The researchers explored the potential disruption of plant-based beef alternatives by comparing the economic consequences under a range of scenarios, where plant-based beef alternatives replaced 10%, 30% or 60% of current U.S. beef demand.
“In the aggregate, food system changes would have a small, but potentially positive impacts on national gross domestic product,” said Mason-D’Croz, who works with Mario Herrero, professor of sustainable food systems and global change in the Department of Global Development.
“But these changes would not be felt equally across the economy,” Mason-D’Croz said, “with substantial disruptions observed across the food system, particularly in the beef-value chain, which could contract substantially by as much as 45% under the 60%-replacement scenario – challenging the livelihoods of the more than 1.5 million people employed in these sectors.”
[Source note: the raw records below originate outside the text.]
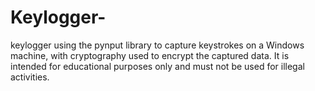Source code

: # Keylogger-
keylogger using the pynput library to capture keystrokes on a Windows machine, with cryptography used to encrypt the captured data. It is intended for educational purposes only and must not be used for illegal activities.
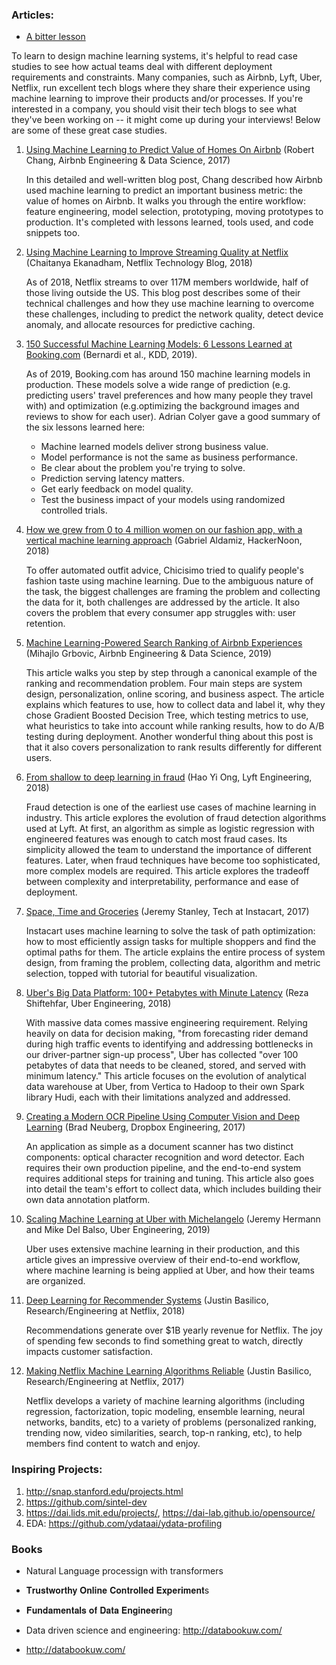 
### Articles: 

- [A bitter lesson](http://www.incompleteideas.net/IncIdeas/BitterLesson.html)

To learn to design machine learning systems, it's helpful to read case studies to see how actual teams deal with different deployment requirements and constraints. Many companies, such as Airbnb, Lyft, Uber, Netflix, run excellent tech blogs where they share their experience using machine learning to improve their products and/or processes. If you're interested in a company, you should visit their tech blogs to see what they've been working on -- it might come up during your interviews! Below are some of these great case studies.

1. [Using Machine Learning to Predict Value of Homes On Airbnb](https://medium.com/airbnb-engineering/using-machine-learning-to-predict-value-of-homes-on-airbnb-9272d3d4739d) (Robert Chang, Airbnb Engineering & Data Science, 2017)
	
	In this detailed and well-written blog post, Chang described how Airbnb used machine learning to predict an important business metric: the value of homes on Airbnb. It walks you through the entire workflow: feature engineering, model selection, prototyping, moving prototypes to production. It's completed with lessons learned, tools used, and code snippets too.

2. [Using Machine Learning to Improve Streaming Quality at Netflix](https://medium.com/netflix-techblog/using-machine-learning-to-improve-streaming-quality-at-netflix-9651263ef09f) (Chaitanya Ekanadham, Netflix Technology Blog, 2018)
	
	As of 2018, Netflix streams to over 117M members worldwide, half of those living outside the US. This blog post describes some of their technical challenges and how they use machine learning to overcome these challenges, including to predict the network quality, detect device anomaly, and allocate resources for predictive caching.

3. [150 Successful Machine Learning Models: 6 Lessons Learned at Booking.com](https://blog.acolyer.org/2019/10/07/150-successful-machine-learning-models/) (Bernardi et al., KDD, 2019).
	
	As of 2019, Booking.com has around 150 machine learning models in production. These models solve a wide range of prediction (e.g. predicting users' travel preferences and how many people they travel with) and optimization (e.g.optimizing the background images and reviews to show for each user). Adrian Colyer gave a good summary of the six lessons learned here:
	* Machine learned models deliver strong business value.
	* Model performance is not the same as business performance.
	* Be clear about the problem you're trying to solve.
	* Prediction serving latency matters.
	* Get early feedback on model quality.
	* Test the business impact of your models using randomized controlled trials.

4. [How we grew from 0 to 4 million women on our fashion app, with a vertical machine learning approach](https://medium.com/hackernoon/how-we-grew-from-0-to-4-million-women-on-our-fashion-app-with-a-vertical-machine-learning-approach-f8b7fc0a89d7) (Gabriel Aldamiz, HackerNoon, 2018)
	
	To offer automated outfit advice, Chicisimo tried to qualify people's fashion taste using machine learning. Due to the ambiguous nature of the task, the biggest challenges are framing the problem and collecting the data for it, both challenges are addressed by the article. It also covers the problem that every consumer app struggles with: user retention.

5. [Machine Learning-Powered Search Ranking of Airbnb Experiences](https://medium.com/airbnb-engineering/machine-learning-powered-search-ranking-of-airbnb-experiences-110b4b1a0789) (Mihajlo Grbovic, Airbnb Engineering & Data Science, 2019)
	
	This article walks you step by step through a canonical example of the ranking and recommendation problem. Four main steps are system design, personalization, online scoring, and business aspect. The article explains which features to use, how to collect data and label it, why they chose Gradient Boosted Decision Tree, which testing metrics to use, what heuristics to take into account while ranking results, how to do A/B testing during deployment. Another wonderful thing about this post is that it also covers personalization to rank results differently for different users. 

6. [From shallow to deep learning in fraud](https://eng.lyft.com/from-shallow-to-deep-learning-in-fraud-9dafcbcef743) (Hao Yi Ong, Lyft Engineering, 2018)
	
	Fraud detection is one of the earliest use cases of machine learning in industry. This article explores the evolution of fraud detection algorithms used at Lyft. At first, an algorithm as simple as logistic regression with engineered features was enough to catch most fraud cases. Its simplicity allowed the team to understand the importance of different features. Later, when fraud techniques have become too sophisticated, more complex models are required. This article explores the tradeoff between complexity and interpretability, performance and ease of deployment.

7. [Space, Time and Groceries](https://tech.instacart.com/space-time-and-groceries-a315925acf3a) (Jeremy Stanley, Tech at Instacart, 2017)
	
	Instacart uses machine learning to solve the task of path optimization: how to most efficiently assign tasks for multiple shoppers and find the optimal paths for them.  The article explains the entire process of system design, from framing the problem, collecting data, algorithm and metric selection, topped with tutorial for beautiful visualization.

8. [Uber's Big Data Platform: 100+ Petabytes with Minute Latency](https://eng.uber.com/uber-big-data-platform/) (Reza Shiftehfar, Uber Engineering, 2018)
	
	With massive data comes massive engineering requirement. Relying heavily on data for decision making, "from forecasting rider demand during high traffic events to identifying and addressing bottlenecks in our driver-partner sign-up process", Uber has collected "over 100 petabytes of data that needs to be cleaned, stored, and served with minimum latency." This article focuses on the evolution of analytical data warehouse at Uber, from Vertica to Hadoop to their own Spark library Hudi, each with their limitations analyzed and addressed.

9. [Creating a Modern OCR Pipeline Using Computer Vision and Deep Learning](https://blogs.dropbox.com/tech/2017/04/creating-a-modern-ocr-pipeline-using-computer-vision-and-deep-learning/) (Brad Neuberg, Dropbox Engineering, 2017)
	
	An application as simple as a document scanner has two distinct components: optical character recognition and word detector. Each requires their own production pipeline, and the end-to-end system requires additional steps for training and tuning. This article also goes into detail the team's effort to collect data, which includes building their own data annotation platform.

10. [Scaling Machine Learning at Uber with Michelangelo](https://eng.uber.com/scaling-michelangelo/) (Jeremy Hermann and Mike Del Balso, Uber Engineering, 2019)
	
	Uber uses extensive machine learning in their production, and this article gives an impressive overview of their end-to-end workflow, where machine learning is being applied at Uber, and how their teams are organized.
	
11. [Deep Learning for Recommender Systems](https://bit.ly/2XXLEDV) (Justin Basilico, Research/Engineering at Netflix, 2018)
	
	Recommendations generate over $1B yearly revenue for Netflix. The joy of spending few seconds to find something great to watch, directly impacts customer satisfaction.	
	
12. [Making Netflix Machine Learning Algorithms Reliable](https://bit.ly/2ONtXmp) (Justin Basilico, Research/Engineering at Netflix, 2017) 

	Netflix develops a variety of machine learning algorithms (including regression, factorization, topic modeling, ensemble learning, neural networks, bandits, etc) to a variety of problems (personalized ranking, trending now, video similarities, search, top-n ranking, etc), to help members find content to watch and enjoy.
	
	

### Inspiring Projects:


1. http://snap.stanford.edu/projects.html
1. https://github.com/sintel-dev 
2. https://dai.lids.mit.edu/projects/, https://dai-lab.github.io/opensource/
3. EDA: https://github.com/ydataai/ydata-profiling






### Books
- Natural Language processign with transformers 
- 𝐓𝐫𝐮𝐬𝐭𝐰𝐨𝐫𝐭𝐡𝐲 𝐎𝐧𝐥𝐢𝐧𝐞 𝐂𝐨𝐧𝐭𝐫𝐨𝐥𝐥𝐞𝐝 𝐄𝐱𝐩𝐞𝐫𝐢𝐦𝐞𝐧𝐭s
- 𝐅𝐮𝐧𝐝𝐚𝐦𝐞𝐧𝐭𝐚𝐥𝐬 𝐨𝐟 𝐃𝐚𝐭𝐚 𝐄𝐧𝐠𝐢𝐧𝐞𝐞𝐫𝐢𝐧g

- Data driven science and engineering: http://databookuw.com/
- http://databookuw.com/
Acting to reduce climate change is important, the researchers said, but technological disruption can have many consequences – both positive and negative – across the economy, such as the issue of livelihoods, working conditions, human rights, fair wages and health equity.
“There are good reasons for regulators and policymakers to encourage these up-and-coming technologies,” said senior author Herrero, a scholar at the Cornell Atkinson Center for Sustainability. “Politicians must remain aware to unintended negative consequences and commit to mitigating changes that are ethically concerning, including harms to disadvantaged workers and hard-hit local communities and small producers.”
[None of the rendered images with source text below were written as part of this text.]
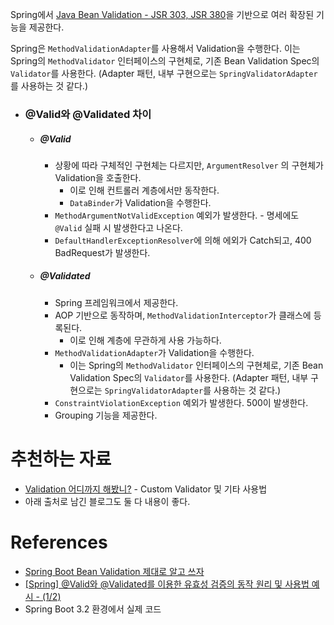 
Spring에서 [Java Bean Validation - JSR 303, JSR 380](notes/Java/Java%20Programming%20Language/Java%20Bean%20Validation%20-%20JSR%20303,%20JSR%20380.md)을 기반으로 여러 확장된 기능을 제공한다.

Spring은 `MethodValidationAdapter`를 사용해서 Validation을 수행한다.
이는 Spring의 `MethodValidator` 인터페이스의 구현체로, 기존 Bean Validation Spec의 `Validator`를 사용한다. (Adapter 패턴, 내부 구현으로는 `SpringValidatorAdapter`를 사용하는 것 같다.)






- ### @Valid와 @Validated 차이
	- ##### @Valid
		- 상황에 따라 구체적인 구현체는 다르지만, `ArgumentResolver` 의 구현체가 Validation을 호출한다.
			- 이로 인해 컨트롤러 계층에서만 동작한다.
			- `DataBinder`가 Validation을 수행한다.
		- `MethodArgumentNotValidException` 예외가 발생한다. - 명세에도 `@Valid` 실패 시 발생한다고 나온다.
		- `DefaultHandlerExceptionResolver`에 의해 에외가 Catch되고, 400 BadRequest가 발생한다.
	- ##### @Validated
		- Spring 프레임워크에서 제공한다.
		- AOP 기반으로 동작하며, `MethodValidationInterceptor`가 클래스에 등록된다.
			- 이로 인해 계층에 무관하게 사용 가능하다.
		- `MethodValidationAdapter`가 Validation을 수행한다.
			- 이는 Spring의 `MethodValidator` 인터페이스의 구현체로, 기존 Bean Validation Spec의 `Validator`를 사용한다. (Adapter 패턴, 내부 구현으로는 `SpringValidatorAdapter`를 사용하는 것 같다.)
		- `ConstraintViolationException` 예외가 발생한다. 500이 발생한다.
		- Grouping 기능을 제공한다.


# 추천하는 자료
- [Validation 어디까지 해봤니?](https://meetup.nhncloud.com/posts/223) - Custom Validator 및 기타 사용법
- 아래 출처로 남긴 블로그도 둘 다 내용이 좋다.

# References
- [Spring Boot Bean Validation 제대로 알고 쓰자](https://kapentaz.github.io/spring/Spring-Boo-Bean-Validation-%EC%A0%9C%EB%8C%80%EB%A1%9C-%EC%95%8C%EA%B3%A0-%EC%93%B0%EC%9E%90/#)
- [[Spring] @Valid와 @Validated를 이용한 유효성 검증의 동작 원리 및 사용법 예시 - (1/2)](https://mangkyu.tistory.com/174)
- Spring Boot 3.2 환경에서 실제 코드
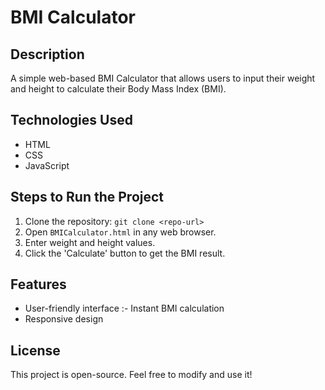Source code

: # BMI Calculator

## Description
A simple web-based BMI Calculator that allows users to input their weight and height to calculate their Body Mass Index (BMI).

## Technologies Used
- HTML
- CSS
- JavaScript

## Steps to Run the Project
1. Clone the repository: `git clone <repo-url>`
2. Open `BMICalculator.html` in any web browser.
3. Enter weight and height values.
4. Click the 'Calculate' button to get the BMI result.

## Features
- User-friendly interface
:- Instant BMI calculation
- Responsive design

## License
This project is open-source. Feel free to modify and use it!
The adoption of plant-based beef alternatives could lead to other unintended consequences. For example, resources freed from contracting beef sectors – such as livestock feed – could allow the pork and poultry sectors to expand.
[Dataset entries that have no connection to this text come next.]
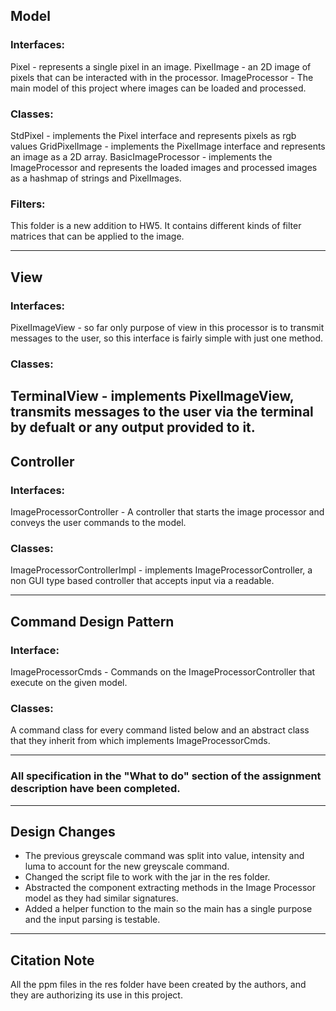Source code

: ## Model
### Interfaces:
Pixel - represents a single pixel in an image.
PixelImage - an 2D image of pixels that can be interacted with in the processor.
ImageProcessor - The main model of this project where images can be loaded and processed.

### Classes:
StdPixel - implements the Pixel interface and represents pixels as rgb values
GridPixelImage - implements the PixelImage interface and represents an image as a 2D array.
BasicImageProcessor - implements the ImageProcessor and represents the loaded images and processed images as
a hashmap of strings and PixelImages.

### Filters:
This folder is a new addition to HW5. It contains different kinds of filter matrices that can be
applied to the image.

---

## View
### Interfaces:
PixelImageView - so far only purpose of view in this processor is to transmit messages to the user, so this
interface is fairly simple with just one method.
### Classes:
TerminalView - implements PixelImageView, transmits messages to the user via the terminal by defualt or
any output provided to it.
---
## Controller
### Interfaces:
ImageProcessorController - A controller that starts the image processor and conveys the user commands to
the model.
### Classes:
ImageProcessorControllerImpl - implements ImageProcessorController, a non GUI type based controller that accepts
input via a readable.

---
## Command Design Pattern

### Interface: 
ImageProcessorCmds - Commands on the ImageProcessorController that execute on the given model.
### Classes: 
A command class for every command listed below and an abstract class that they inherit from
which implements ImageProcessorCmds.

---

### All specification in the "What to do" section of the assignment description have been completed.

---

## Design Changes

- The previous greyscale command was split into value, intensity and luma to account for the new greyscale command.
- Changed the script file to work with the jar in the res folder.
- Abstracted the component extracting methods in the Image Processor model as they had similar signatures.
- Added a helper function to the main so the main has a single purpose and the input parsing is testable.
---
## Citation Note
All the ppm files in the res folder have been created by the authors, and they are authorizing its use
in this project.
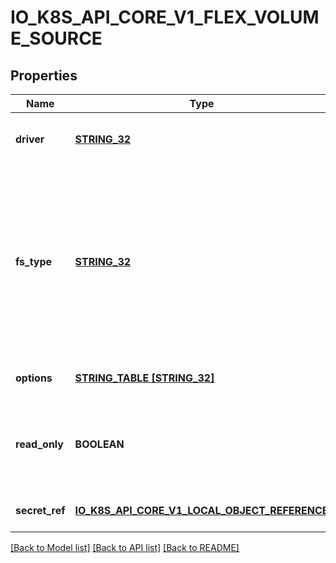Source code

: # IO_K8S_API_CORE_V1_FLEX_VOLUME_SOURCE

## Properties
Name | Type | Description | Notes
------------ | ------------- | ------------- | -------------
**driver** | [**STRING_32**](STRING_32.md) | Driver is the name of the driver to use for this volume. | [default to null]
**fs_type** | [**STRING_32**](STRING_32.md) | Filesystem type to mount. Must be a filesystem type supported by the host operating system. Ex. \&quot;ext4\&quot;, \&quot;xfs\&quot;, \&quot;ntfs\&quot;. The default filesystem depends on FlexVolume script. | [optional] [default to null]
**options** | [**STRING_TABLE [STRING_32]**](STRING_32.md) | Optional: Extra command options if any. | [optional] [default to null]
**read_only** | **BOOLEAN** | Optional: Defaults to false (read/write). ReadOnly here will force the ReadOnly setting in VolumeMounts. | [optional] [default to null]
**secret_ref** | [**IO_K8S_API_CORE_V1_LOCAL_OBJECT_REFERENCE**](io.k8s.api.core.v1.LocalObjectReference.md) |  | [optional] [default to null]

[[Back to Model list]](../README.md#documentation-for-models) [[Back to API list]](../README.md#documentation-for-api-endpoints) [[Back to README]](../README.md)


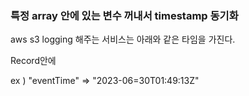 ### 특정 array 안에 있는 변수 꺼내서 timestamp 동기화

aws s3 logging 해주는 서비스는 아래와 같은 타임을 가진다.

Record안에 

ex ) "eventTime" => "2023-06=30T01:49:13Z"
Models suggest that this could mean swapping two to 12 million cattle for 16 to 94 million more chickens or up to 1.4 million pigs, which raises animal welfare concerns, said Mason-D’Croz, a Cornell Atkinson faculty fellow.
The sheer numbers of animals affected could increase and the welfare conditions of many pigs and chicken in agricultural production are arguably worse than those of cattle, Mason-D’Croz said, given that the pork and poultry sector frequently use confined feeding operations.
“Nevertheless, a range of plant-based alternatives to animal products are under development,” Mason-D’Croz said. “If these are adopted widely, then increases in animal numbers would be less likely, even as economic disruption and negative impacts on the livelihoods of those employed in animal-sourced food value chains would be much larger.”
In addition to Cornell and Johns Hopkins, the work, “Ethical and Economic Implications of the Adoption of Novel Plant-Based Beef Substitutes in the USA: A General Equilibrium Modeling Study,” was completed in collaboration with the Commonwealth Scientific and Industrial Research Organisation Australia; Victoria University Melbourne, Australia; and Vrije Universiteit Amsterdam, Netherlands.
Funding for this work came from the Stavros Niarchos Foundation, through Johns Hopkins; and the Wild Futures Project at Cornell, with support from the Bill and Melinda Gates Foundation.